Exercise requirements:
(a) Rewrite the paragraph of the Panthers offseason thread that begins "Now we need to fix the Offensive Line" in a shorter form that keeps its main points.
(b) Please retype everything in the Panthers offseason thread from "## Diable (Apr" down to "and Charles Johnson.", word for word.

== Excerpted text ==

# Panthers Offseason thread



## Diable (Apr 26, 2005)

http://www.charlotteobserver.com/2011/07/27/2484960/deangelo-williams-returning-to.html

We have re-signed Thomas Davis,DeAngelo and Charles Johnson.



> By 5 p.m., Williams had agreed to a five-year, $43-million deal ($21 million guaranteed) to stay with Panthers, and Davis had agreed to a five-year extension.​


​
We released John Kasay, which is a bit tough sentimentally. 



> Panthers general manager Marty Hurney said the new kickoff rules -- the spot will be moved up 5 yards this season and is expected to result in more touchbacks -- convinced the Panthers they no longer should carry three kickers (a punter, place-kicker, and kickoff specialist).


Now we need to fix the Offensive Line and pray that Newton is good. I think that if we can have those things we shall be pretty decent this year. As many games as we lost last year nearly all of it was down to pitiful play from the O line and our QB's. Otah must be the best offensive lineman in the history of the NFL based on how badly the line played w/o him and I would hope that we have him healthy.

===
== Data block ==

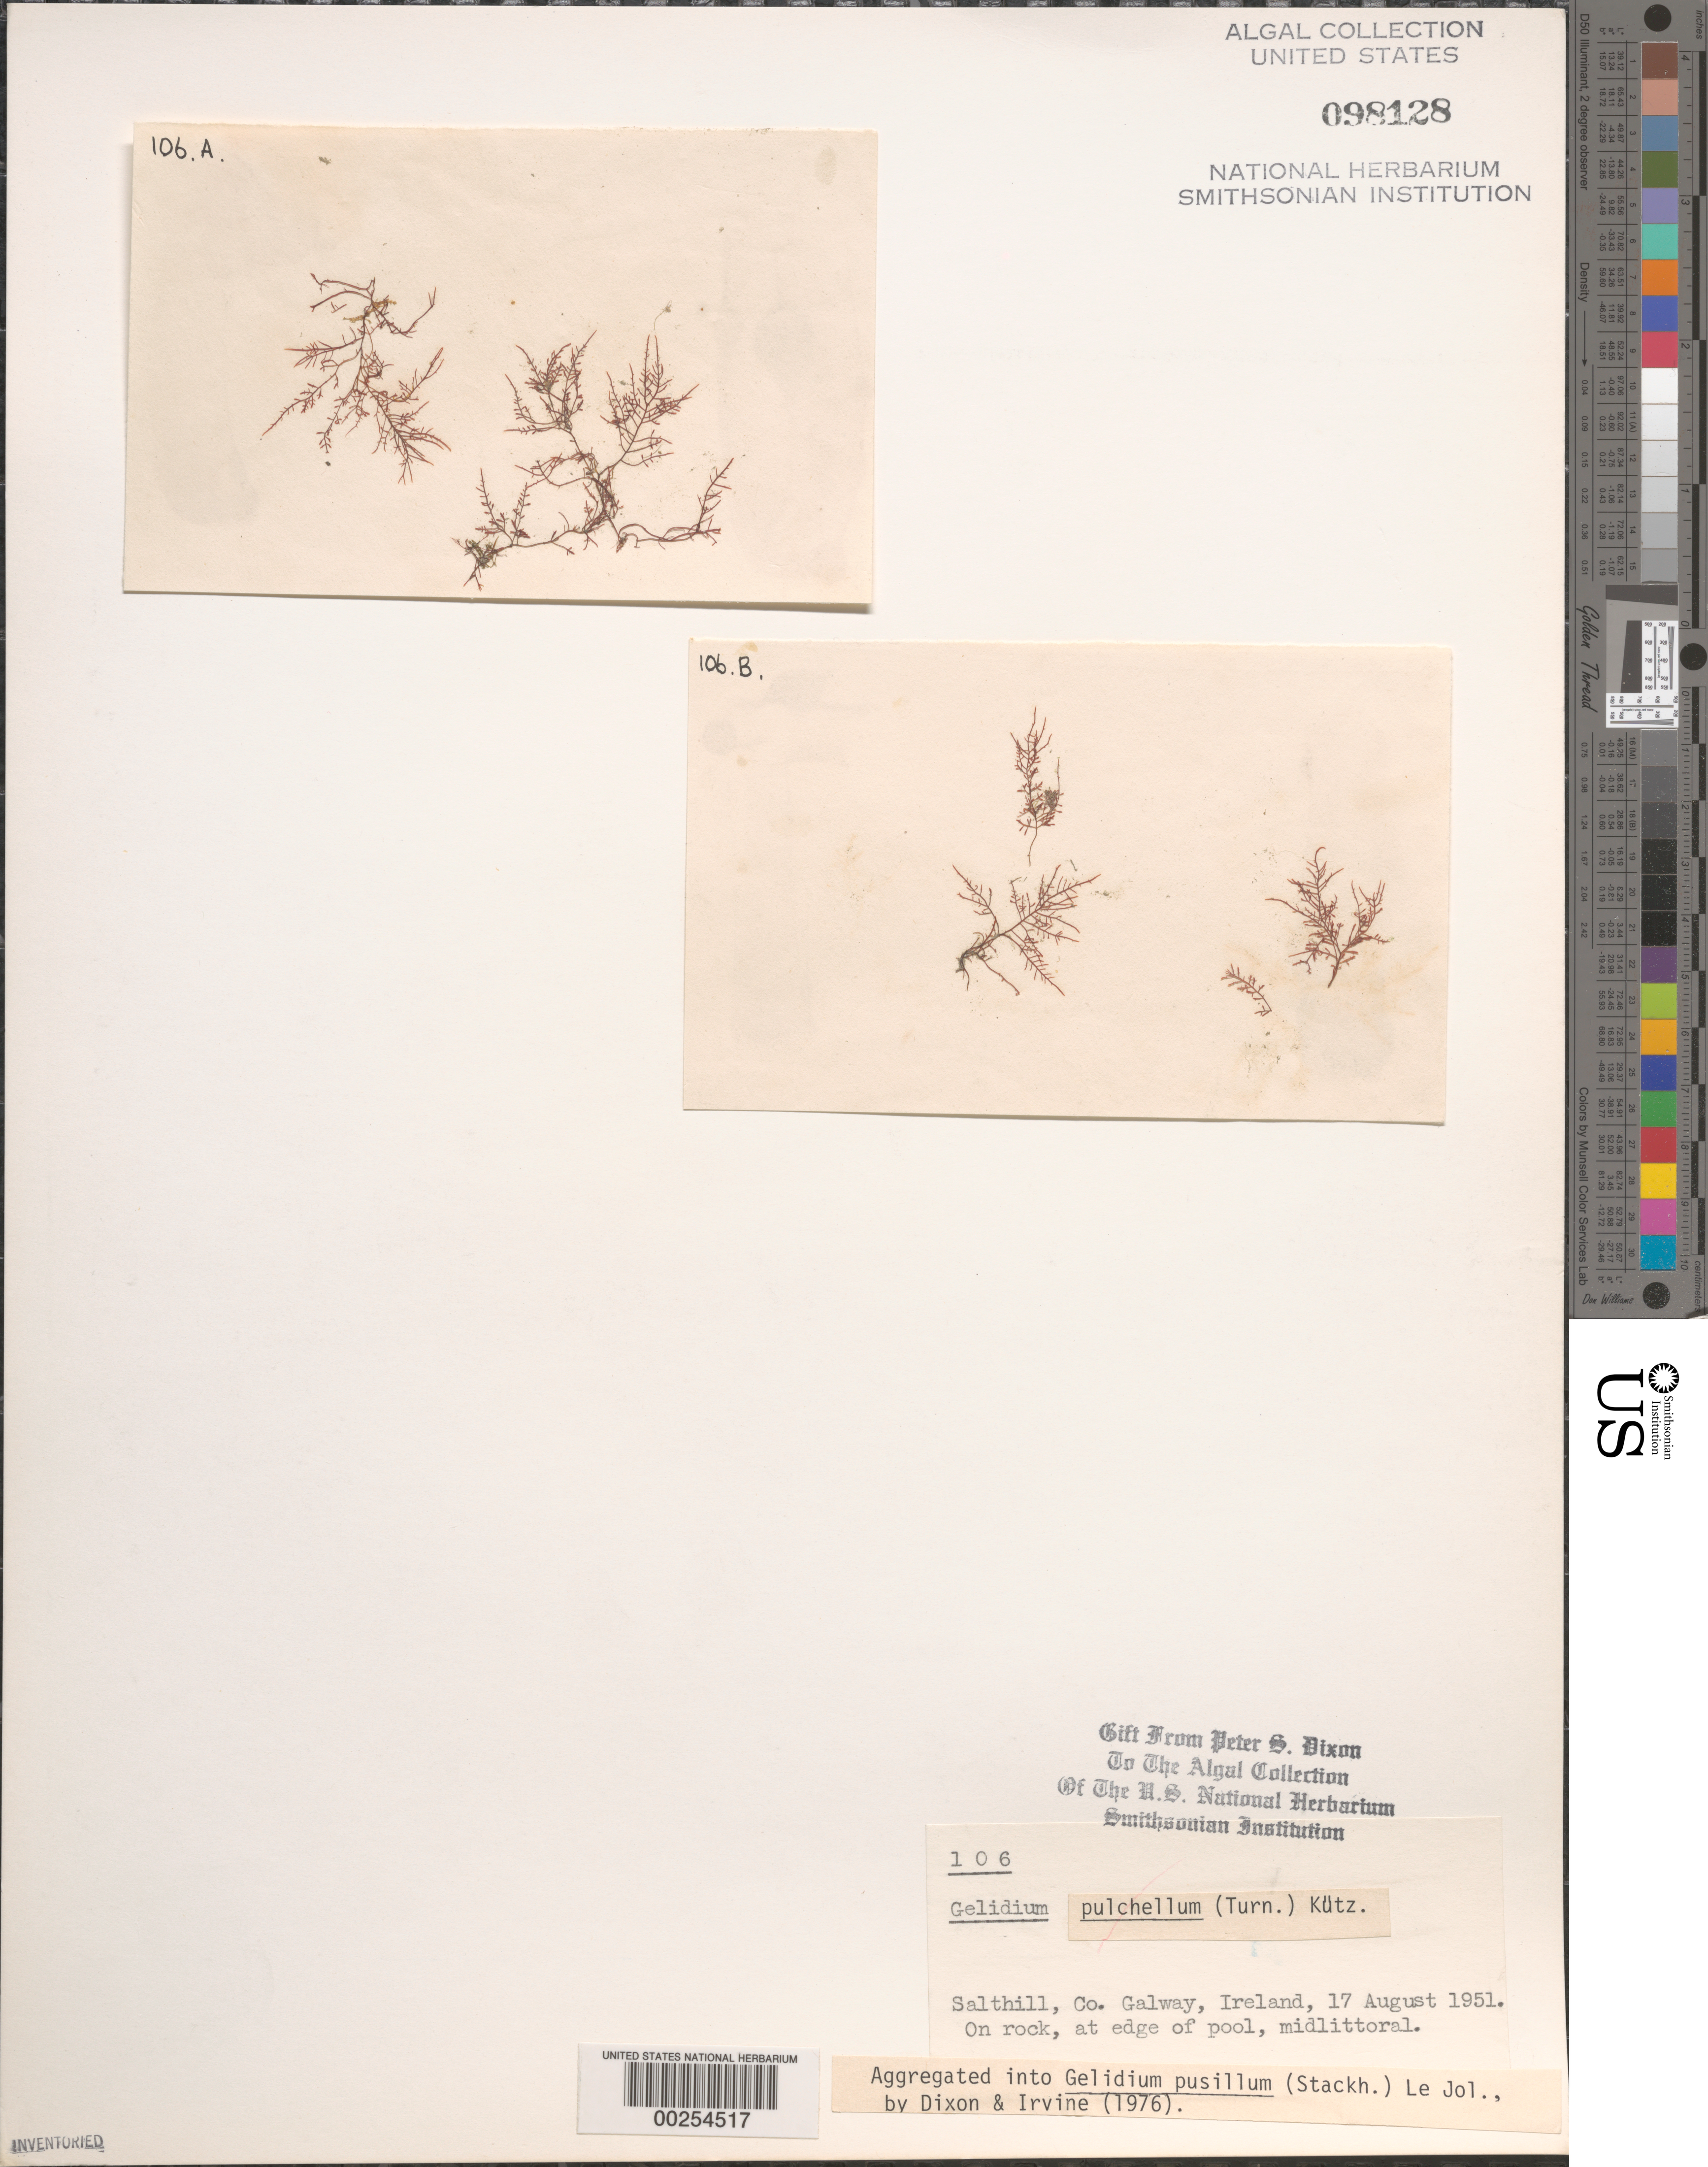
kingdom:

===

Answers provided:
(a) The Panthers need to fix the offensive line and hope Newton is good; if both happen, the team should be fairly decent this year. Nearly all of last year's losses came from poor play by the offensive line and the quarterbacks. The line played so badly without Otah that he must be the best offensive lineman in NFL history, and the writer hopes he will be healthy.

(b)
## Diable (Apr 26, 2005)

http://www.charlotteobserver.com/2011/07/27/2484960/deangelo-williams-returning-to.html

We have re-signed Thomas Davis,DeAngelo and Charles Johnson.